• Section de texte:

□ □ □ □

Ce caractère exceptionnel se mesure aussi à la réponse inattendue de la part du Prince :

- un Prince différent des autres hommes : il n’utilisera pas cet aveu contre elle pour se venger (règle habituelle dans leur monde ; et peut-être plus largement chez les êtres humains ?) : « je ne réponds pas, comme je dois, à un procédé comme le vôtre » (l. 17-18) : l’insertion de la subordonnée de comparaison « comme je dois » au milieu de la proposition principale, interrompt celle-ci, manière de souligner combien le Prince est différent des autres hommes de la Cour. Le verbe « devoir » (« dois »), au présent de vérité générale, rappelle les règles de comportement qui s’imposent normalement aux hommes sur leurs épouses dans la société dans laquelle ils évoluent (= il devrait s’énerver contre elle, la haïr) ; mais la négation « je ne réponds pas » indique qu’il ne suit pas cette règle générale.

- il présente son épouse comme un modèle exceptionnel, guidant ainsi le lecteur vers cette image du personnage : « plus digne d’estime et d’admiration que tout ce qu’il y a jamais eu de femmes au monde » (l. 18-19) " hyperbole très forte par la comparaison de la Princesse à toutes les femmes de la terre, et aussi à toutes celles qui ont existé. C’est évidemment aussi une manière de montrer tout son amour pour elle, indéfectible, malgré l’aveu qu’elle vient de lui faire : il s’exprime toujours au présent de l’indicatif (« vous me paraissez » l. 18 ; « elle dure encore » l. 21-22). Le pronom possessif dans « un procédé comme le vôtre » (l. 18) souligne que l’aveu qu’elle vient de faire n’appartient qu’à elle, est unique, qu’aucune femme ne saurait dans leur monde être aussi franche avec son époux.

□ □ □ □

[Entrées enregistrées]
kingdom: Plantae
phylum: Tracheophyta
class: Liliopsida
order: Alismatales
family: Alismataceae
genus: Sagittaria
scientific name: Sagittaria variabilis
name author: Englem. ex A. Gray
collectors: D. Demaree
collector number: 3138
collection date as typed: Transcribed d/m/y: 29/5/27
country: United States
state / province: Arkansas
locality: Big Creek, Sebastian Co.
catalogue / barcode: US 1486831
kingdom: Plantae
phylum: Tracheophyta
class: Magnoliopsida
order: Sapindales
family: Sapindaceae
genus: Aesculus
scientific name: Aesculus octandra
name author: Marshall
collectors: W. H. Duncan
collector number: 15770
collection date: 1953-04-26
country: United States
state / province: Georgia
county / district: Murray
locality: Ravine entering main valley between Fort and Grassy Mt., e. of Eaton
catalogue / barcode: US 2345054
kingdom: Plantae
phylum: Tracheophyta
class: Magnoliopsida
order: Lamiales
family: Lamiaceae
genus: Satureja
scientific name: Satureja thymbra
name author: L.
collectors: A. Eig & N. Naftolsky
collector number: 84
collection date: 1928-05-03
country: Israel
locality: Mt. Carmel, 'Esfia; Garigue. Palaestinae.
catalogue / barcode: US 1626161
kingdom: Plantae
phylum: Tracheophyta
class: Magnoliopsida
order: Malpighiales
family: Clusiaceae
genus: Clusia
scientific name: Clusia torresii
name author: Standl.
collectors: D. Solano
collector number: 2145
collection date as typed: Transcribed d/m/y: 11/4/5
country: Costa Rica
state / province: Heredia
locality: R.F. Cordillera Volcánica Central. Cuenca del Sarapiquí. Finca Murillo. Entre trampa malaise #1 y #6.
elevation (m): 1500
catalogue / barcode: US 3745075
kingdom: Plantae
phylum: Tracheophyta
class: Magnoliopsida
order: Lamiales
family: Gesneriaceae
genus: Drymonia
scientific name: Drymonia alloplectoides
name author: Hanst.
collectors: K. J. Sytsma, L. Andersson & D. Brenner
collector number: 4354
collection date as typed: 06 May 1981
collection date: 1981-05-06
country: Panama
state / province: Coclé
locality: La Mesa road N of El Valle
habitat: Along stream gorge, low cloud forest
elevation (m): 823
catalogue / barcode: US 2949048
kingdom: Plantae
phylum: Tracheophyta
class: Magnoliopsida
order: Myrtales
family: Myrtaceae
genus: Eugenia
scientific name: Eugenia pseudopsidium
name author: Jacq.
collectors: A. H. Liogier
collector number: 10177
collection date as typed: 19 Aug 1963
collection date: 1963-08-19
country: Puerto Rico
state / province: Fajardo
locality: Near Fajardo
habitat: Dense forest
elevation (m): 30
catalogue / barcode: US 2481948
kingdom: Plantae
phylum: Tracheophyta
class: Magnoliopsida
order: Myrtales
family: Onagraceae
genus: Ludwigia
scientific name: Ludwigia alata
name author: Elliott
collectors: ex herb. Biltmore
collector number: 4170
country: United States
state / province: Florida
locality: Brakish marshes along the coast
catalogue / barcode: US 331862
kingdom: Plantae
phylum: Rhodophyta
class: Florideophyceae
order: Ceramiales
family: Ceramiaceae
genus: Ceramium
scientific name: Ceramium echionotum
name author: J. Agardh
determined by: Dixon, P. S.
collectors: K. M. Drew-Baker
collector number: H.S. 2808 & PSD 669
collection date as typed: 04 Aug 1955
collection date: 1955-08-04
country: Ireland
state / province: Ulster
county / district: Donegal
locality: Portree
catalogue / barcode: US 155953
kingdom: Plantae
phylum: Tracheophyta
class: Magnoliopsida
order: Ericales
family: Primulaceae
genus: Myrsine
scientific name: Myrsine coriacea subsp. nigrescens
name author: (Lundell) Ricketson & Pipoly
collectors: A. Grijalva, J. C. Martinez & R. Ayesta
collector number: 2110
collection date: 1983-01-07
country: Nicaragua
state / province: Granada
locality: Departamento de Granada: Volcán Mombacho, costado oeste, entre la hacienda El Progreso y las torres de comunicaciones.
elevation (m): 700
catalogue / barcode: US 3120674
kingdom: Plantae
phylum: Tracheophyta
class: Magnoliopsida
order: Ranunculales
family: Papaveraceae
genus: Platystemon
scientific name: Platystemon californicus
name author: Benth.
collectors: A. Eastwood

□ □ □ □

• Consigne:
Prolongez le commentaire sur la réponse du Prince à l'aveu de son épouse en reprenant après sa dernière phrase.

• Résultat de l'exercice:
 

* Plus que de la colère, le Prince ressent et fait part d’« une affliction […] violente » (l. 17 : noter l’hyperbole qui montre combien il souffre).

- Une différence entre eux : la Princesse n’a pas fait part de son affliction vis-à-vis de ce qu’elle livre à son mari, de ce qu’elle lui fait subir. L’opposition entre eux est ici signalée par la construction en deux parties opposées de la phrase (rupture par le point-virgule et la conjonction de coordination d’opposition « mais » l. 19). Au modèle admirable, exceptionnel qu’elle propose (« estime » ; « admiration » l. 18-19) répond ainsi son affliction exceptionnelle.

- Il renforce le groupe nominal « affliction violente » par une hyperbole (superlatif de l’adjectif « malheureux ») : « le plus malheureux homme qui ait jamais été » (l. 19-20). Il se singularise ainsi par rapport à tous les autres hommes présents et passés, auxquels il se compare.

 

Comme la Princesse s’est expliquée, s’est justifiée, a livré le fond de son âme, il fait de même : il s’explique et se confie.

- nombreuses occurrences de la 1ère personne du singulier

- champ lexical des sentiments (« affliction », « admiration », « malheureux », « passion », « amour »)

- emploi de connecteurs logiques qui articulent les différents moments de son explication (« et » l. 16 ; « mais » l. 19).

 

* Un Prince qui se présente en position de faiblesse : il n’est pas acteur de sa passion, ni de sa tristesse infinie.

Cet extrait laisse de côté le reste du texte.